Task instructions:
a - Name every data source that the tools overview says Presto can retrieve data from.
b - According to the tools overview, where can S3 data that are not frequently accessed be automatically transferred to reduce costs?
c - Summarize the tools overview in two sentences.
Reading passage below:
Swagger is a framework for web API development. It is widely known for Swagger UI, frontend for accessing REST API documentation written according to the Swagger/OpenAPI specifications. Since data science applications are often deployed in forms of APIs, this is a must-have.
Tableau is a commercial dashboarding solution. If you want to integrate data from various sources and visualize trends in the data, Tableau is probably the way to go.
Ansible is a lightweight, open-source tool for the management of compute infrastructure. If you have several servers for which you want to perform configuration tasks such as user management, software installations, and updates, you should consider Ansible.
AWS Lambda is a serverless platform for event-driven data processing tasks. Using AWS Lambda, you can define a lambda function that shall be executed, once a given event takes place. AWS Lambda is ideally suited for short, event-driven workloads that do not require a compute instance that runs 24/7.
Chef is a tool for the automated management of IT infrastructure. Similarly to Puppet, Chef is more complex than Ansible.
Within a very short time span, Docker has become an essential tool for software development and deployment. Docker is a containerization technology that encapsulates low-level system libraries and dependencies of a package in terms of images, which can be hosted online. These images can then be run on any system in terms of containers, without having to worry about dependency management.
Kubernetes (K8s) is a container orchestration platform that is based on Docker. K8s is particularly suitable when multiple containers that interact with each other have to be managed. RedHat's OpenShift is an extension of K8s that is geared towards enterprise applications.
Puppet is a tool for infrastructure management and delivery. Similarly to Chef, Puppet is more complex than Ansible.
According to Apache, Airflow is a platform created by the community to programmatically author, schedule and monitor workflows. Workflow are defined in terms of directed acyclic graphs (DAGs). For a cloud-native solution, consider AWS Data Pipeline, a managed ETL (extract, transform, load) service.
Cassandra is a NoSQL database. It is the most popular wide-column (i.e. 2D key-value) storage solution.
Hadoop is a framework for managing big data. It is based on a map-reduce strategy. HDFS (Hadoop File System) can be combined with Hadoop in order to improve data availability. Hadoop can be combined with Kafka. A cloud-native alternative to the Apache suite of big-data tools is AWS EMR.
S3 (Simple Storage Service) is a durable, highly-available cloud object storage solution available through AWS. It is ideal for applications such as logging. To reduce costs, data that are not frequently accessed can be automatically transferred to cheaper storage options such as AWS Glacier.
AWS EFS (Elastic File System) is a file system that elastically scales both performance and available space according to user demands. EFS is a great tool when multiple applications need to quickly access file-system data from a central location.
The ELK Stack
The ELK stack consists of Elasticsearch, Logstash, and Kibana. Elasticsearch indexes a collection of documents and allows users to search within the document collection. Logstash is an application that ingests log files, structures them, and stores them to disk. Logstash can be combined with Elasticsearch. Kibana allows for visualizing data based on Elasticsearch.
Presto is a SQL engine for big data applications. Using Presto, data can be retrieved from various sources such as Hadoop, AWS S3, MySQL, MongoDB, and Kafka.
End of Reading passage.
Material provided below:
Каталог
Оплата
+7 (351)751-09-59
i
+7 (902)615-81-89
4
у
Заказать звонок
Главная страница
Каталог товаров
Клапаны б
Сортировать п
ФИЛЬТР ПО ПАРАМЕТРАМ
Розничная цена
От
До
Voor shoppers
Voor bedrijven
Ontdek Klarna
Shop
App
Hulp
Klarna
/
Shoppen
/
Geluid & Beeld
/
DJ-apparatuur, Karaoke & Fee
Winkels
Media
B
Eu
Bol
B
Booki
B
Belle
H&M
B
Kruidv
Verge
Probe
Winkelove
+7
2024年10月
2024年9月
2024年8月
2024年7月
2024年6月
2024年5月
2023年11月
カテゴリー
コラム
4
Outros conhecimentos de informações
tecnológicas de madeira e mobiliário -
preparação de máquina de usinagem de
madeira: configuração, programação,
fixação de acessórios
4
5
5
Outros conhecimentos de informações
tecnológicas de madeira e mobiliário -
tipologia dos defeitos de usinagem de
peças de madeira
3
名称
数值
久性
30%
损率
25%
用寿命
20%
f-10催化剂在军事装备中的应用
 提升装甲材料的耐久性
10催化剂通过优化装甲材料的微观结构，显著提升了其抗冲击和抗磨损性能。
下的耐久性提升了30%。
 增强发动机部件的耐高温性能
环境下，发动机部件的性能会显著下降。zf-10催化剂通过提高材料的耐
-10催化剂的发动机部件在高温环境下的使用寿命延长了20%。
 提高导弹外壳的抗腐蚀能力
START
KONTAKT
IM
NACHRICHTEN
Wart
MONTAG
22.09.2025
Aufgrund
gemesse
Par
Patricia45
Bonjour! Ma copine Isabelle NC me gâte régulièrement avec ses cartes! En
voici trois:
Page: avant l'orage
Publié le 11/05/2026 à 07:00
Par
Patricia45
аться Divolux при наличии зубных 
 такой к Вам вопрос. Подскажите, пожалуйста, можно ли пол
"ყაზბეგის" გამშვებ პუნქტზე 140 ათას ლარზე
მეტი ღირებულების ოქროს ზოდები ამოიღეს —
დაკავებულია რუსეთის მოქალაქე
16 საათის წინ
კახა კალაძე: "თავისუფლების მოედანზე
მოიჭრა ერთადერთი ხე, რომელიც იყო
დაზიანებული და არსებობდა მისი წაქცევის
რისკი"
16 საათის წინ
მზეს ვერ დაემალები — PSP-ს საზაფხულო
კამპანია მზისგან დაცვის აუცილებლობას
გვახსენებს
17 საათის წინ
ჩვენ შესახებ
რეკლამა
End of Material provided.
Task-by-task answers:
a - Hadoop, AWS S3, MySQL, MongoDB, and Kafka.

b - To cheaper storage options such as AWS Glacier.

c - The tools overview briefly describes software used around data applications, including Swagger for web APIs, Tableau for dashboards, and Ansible, Chef, and Puppet for infrastructure management. It also covers Docker and Kubernetes for containers, AWS Lambda for serverless processing, Airflow for workflows, storage and big-data tools such as Cassandra, Hadoop, S3, EFS, and Presto, and the ELK stack for search, log handling, and visualization, noting what each is suited for.